As Popham suggests, “If heavy importance is being given to students’ performances on state tests for which there is no evidence supporting such an evaluative usage, then teachers (I would add principals too) might wish to engage in further study of this issue so that, armed with pertinent arguments, they can attempt to persuade educational decision makers that more appropriate evidence should be sought.” In other words, all educators, administrators, and teachers need to study how North Carolina or any state is using test scores to determine educator effectiveness.

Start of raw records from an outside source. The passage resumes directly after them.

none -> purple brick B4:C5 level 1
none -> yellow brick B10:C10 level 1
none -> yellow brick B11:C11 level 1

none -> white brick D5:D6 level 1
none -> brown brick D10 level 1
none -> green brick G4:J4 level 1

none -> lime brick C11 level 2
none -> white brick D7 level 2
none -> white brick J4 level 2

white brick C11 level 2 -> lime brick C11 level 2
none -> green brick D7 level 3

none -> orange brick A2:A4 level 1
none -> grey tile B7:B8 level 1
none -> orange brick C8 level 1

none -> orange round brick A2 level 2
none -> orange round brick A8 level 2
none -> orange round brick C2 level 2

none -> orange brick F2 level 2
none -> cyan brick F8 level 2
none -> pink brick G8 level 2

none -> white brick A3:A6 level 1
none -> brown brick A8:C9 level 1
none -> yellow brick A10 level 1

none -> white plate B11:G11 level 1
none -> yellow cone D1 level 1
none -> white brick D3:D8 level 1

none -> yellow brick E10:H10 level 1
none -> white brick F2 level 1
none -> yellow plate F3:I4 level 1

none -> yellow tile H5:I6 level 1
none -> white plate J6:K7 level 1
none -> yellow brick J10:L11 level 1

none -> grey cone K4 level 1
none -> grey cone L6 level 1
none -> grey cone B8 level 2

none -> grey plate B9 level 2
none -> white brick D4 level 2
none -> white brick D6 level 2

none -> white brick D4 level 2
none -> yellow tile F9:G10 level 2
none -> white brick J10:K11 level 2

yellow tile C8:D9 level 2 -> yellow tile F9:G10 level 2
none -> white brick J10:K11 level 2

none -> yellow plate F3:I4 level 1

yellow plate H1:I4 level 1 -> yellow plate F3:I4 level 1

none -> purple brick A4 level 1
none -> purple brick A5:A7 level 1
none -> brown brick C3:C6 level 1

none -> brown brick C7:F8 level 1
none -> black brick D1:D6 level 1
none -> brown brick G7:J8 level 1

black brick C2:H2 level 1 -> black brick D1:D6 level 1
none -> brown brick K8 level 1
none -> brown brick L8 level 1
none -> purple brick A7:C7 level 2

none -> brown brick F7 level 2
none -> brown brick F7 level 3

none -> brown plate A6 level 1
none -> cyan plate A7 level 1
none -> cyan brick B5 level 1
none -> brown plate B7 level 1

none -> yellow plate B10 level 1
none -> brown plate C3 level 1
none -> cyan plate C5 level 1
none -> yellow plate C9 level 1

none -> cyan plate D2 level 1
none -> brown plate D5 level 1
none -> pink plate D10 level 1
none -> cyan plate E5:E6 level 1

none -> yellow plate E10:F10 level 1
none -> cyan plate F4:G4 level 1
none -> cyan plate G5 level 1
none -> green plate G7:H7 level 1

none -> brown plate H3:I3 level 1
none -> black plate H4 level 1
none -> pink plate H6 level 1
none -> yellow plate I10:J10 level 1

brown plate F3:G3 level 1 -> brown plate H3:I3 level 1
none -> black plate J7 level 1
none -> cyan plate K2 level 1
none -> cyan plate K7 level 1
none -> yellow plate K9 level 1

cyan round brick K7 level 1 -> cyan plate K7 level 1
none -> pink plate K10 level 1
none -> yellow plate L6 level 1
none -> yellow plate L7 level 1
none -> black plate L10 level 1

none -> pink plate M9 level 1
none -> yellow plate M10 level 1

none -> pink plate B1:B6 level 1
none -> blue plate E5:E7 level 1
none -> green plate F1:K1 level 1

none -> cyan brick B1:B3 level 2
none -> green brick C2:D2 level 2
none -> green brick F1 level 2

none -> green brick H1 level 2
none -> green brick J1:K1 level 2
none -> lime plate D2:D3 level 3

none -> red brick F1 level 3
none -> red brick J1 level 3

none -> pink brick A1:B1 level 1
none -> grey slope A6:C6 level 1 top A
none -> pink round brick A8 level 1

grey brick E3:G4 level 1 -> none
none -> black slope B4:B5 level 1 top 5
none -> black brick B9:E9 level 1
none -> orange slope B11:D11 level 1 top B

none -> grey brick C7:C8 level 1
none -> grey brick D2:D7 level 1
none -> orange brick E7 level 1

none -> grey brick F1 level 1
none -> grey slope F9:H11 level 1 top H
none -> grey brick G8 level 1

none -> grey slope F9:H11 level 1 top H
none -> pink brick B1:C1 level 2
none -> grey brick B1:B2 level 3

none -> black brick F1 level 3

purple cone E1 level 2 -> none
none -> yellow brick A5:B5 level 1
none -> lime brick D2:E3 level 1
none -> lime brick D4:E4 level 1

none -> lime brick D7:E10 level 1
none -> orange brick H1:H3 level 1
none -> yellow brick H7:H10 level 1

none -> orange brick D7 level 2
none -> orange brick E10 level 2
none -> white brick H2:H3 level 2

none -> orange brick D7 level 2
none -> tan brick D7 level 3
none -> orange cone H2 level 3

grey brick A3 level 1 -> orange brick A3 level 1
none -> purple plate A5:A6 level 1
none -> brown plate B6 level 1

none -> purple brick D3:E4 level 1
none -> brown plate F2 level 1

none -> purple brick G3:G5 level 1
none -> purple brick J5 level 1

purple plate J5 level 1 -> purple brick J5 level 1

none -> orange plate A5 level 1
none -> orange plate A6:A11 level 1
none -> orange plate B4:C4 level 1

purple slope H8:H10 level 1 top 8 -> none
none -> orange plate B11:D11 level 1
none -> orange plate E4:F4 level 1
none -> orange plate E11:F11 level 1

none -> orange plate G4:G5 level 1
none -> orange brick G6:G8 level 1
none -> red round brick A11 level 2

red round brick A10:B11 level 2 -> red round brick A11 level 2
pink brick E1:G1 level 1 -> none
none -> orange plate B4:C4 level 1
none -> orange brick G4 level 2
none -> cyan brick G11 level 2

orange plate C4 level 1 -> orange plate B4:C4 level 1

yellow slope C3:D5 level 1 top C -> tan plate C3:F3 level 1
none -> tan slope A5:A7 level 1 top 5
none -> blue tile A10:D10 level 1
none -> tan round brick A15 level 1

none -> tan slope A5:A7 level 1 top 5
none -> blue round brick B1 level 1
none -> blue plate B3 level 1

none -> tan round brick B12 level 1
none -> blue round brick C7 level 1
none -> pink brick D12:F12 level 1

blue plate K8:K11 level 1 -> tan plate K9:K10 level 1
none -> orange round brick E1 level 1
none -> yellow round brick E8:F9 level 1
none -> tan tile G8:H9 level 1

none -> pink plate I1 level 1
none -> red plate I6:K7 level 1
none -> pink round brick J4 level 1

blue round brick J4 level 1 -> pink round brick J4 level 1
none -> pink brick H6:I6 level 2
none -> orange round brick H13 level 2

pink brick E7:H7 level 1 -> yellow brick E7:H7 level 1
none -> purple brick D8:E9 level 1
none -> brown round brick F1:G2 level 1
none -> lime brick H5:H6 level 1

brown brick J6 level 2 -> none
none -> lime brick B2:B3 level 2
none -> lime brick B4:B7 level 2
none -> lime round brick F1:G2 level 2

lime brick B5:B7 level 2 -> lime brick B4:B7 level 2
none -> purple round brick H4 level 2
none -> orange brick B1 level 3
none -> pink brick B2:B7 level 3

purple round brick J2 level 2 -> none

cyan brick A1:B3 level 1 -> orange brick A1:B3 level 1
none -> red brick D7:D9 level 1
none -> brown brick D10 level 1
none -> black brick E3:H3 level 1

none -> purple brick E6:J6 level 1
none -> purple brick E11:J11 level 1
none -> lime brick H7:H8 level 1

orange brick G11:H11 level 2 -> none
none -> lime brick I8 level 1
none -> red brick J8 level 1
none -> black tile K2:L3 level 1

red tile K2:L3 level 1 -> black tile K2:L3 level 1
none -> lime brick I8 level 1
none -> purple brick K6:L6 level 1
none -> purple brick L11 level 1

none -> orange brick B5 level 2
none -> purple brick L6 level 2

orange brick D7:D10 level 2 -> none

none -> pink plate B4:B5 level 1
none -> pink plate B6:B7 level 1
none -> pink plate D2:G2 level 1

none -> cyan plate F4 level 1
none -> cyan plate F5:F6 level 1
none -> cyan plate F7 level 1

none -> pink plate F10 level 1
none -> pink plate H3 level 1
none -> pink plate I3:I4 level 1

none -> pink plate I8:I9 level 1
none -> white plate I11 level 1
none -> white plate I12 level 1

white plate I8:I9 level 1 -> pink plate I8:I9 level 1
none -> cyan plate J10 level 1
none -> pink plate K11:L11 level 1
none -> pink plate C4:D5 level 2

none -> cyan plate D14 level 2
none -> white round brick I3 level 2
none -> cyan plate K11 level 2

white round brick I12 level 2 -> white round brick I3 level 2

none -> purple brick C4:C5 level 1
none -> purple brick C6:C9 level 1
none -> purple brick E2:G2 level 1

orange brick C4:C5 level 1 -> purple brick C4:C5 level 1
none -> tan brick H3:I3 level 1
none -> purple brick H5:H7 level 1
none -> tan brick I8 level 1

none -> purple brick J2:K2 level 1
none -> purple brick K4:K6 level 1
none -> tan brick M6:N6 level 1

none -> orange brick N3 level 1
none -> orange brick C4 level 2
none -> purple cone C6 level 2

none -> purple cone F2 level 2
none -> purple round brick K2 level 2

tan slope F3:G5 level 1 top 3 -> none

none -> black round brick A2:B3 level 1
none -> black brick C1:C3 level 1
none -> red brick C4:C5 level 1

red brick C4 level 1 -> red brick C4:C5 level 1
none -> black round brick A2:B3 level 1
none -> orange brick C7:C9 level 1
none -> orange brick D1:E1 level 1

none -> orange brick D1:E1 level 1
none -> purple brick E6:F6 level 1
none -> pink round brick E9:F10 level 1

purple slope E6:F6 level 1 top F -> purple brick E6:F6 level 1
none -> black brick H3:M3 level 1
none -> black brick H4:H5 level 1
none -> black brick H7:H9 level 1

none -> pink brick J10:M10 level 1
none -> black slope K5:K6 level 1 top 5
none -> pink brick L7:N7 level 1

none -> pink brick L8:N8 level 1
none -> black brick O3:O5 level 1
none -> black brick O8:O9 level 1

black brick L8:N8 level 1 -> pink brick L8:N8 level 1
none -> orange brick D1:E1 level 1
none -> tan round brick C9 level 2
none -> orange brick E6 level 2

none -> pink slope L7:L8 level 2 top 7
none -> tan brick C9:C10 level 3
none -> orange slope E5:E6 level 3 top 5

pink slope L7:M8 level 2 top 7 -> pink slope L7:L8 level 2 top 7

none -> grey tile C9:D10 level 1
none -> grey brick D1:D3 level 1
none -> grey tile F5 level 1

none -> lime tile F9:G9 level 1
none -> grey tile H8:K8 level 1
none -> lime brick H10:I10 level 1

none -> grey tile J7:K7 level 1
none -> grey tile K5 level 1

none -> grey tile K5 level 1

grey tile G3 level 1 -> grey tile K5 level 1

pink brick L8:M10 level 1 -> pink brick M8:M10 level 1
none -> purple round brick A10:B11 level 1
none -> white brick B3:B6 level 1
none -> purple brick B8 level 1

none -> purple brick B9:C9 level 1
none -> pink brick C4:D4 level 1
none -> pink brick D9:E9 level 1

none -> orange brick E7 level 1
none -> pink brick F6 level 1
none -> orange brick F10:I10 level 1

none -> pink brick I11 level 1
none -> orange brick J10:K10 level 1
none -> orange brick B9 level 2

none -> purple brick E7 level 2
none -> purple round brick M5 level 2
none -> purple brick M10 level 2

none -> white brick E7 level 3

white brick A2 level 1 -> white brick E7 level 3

Administrators owe it to their teachers, and themselves, to understand that some of these tests were never designed to determine educator effectiveness, so that data needs to be viewed with skepticism. And, I would add that the manner in which these Measures of Student Learning were developed and are administered may not allow them to draw valid inferences about teacher quality. Test scores in North Carolina currently are only 1/6th of the teacher evaluation, and effective administrators are going to keep this in mind and not let the allure of numbers numb them to the other 5 standards.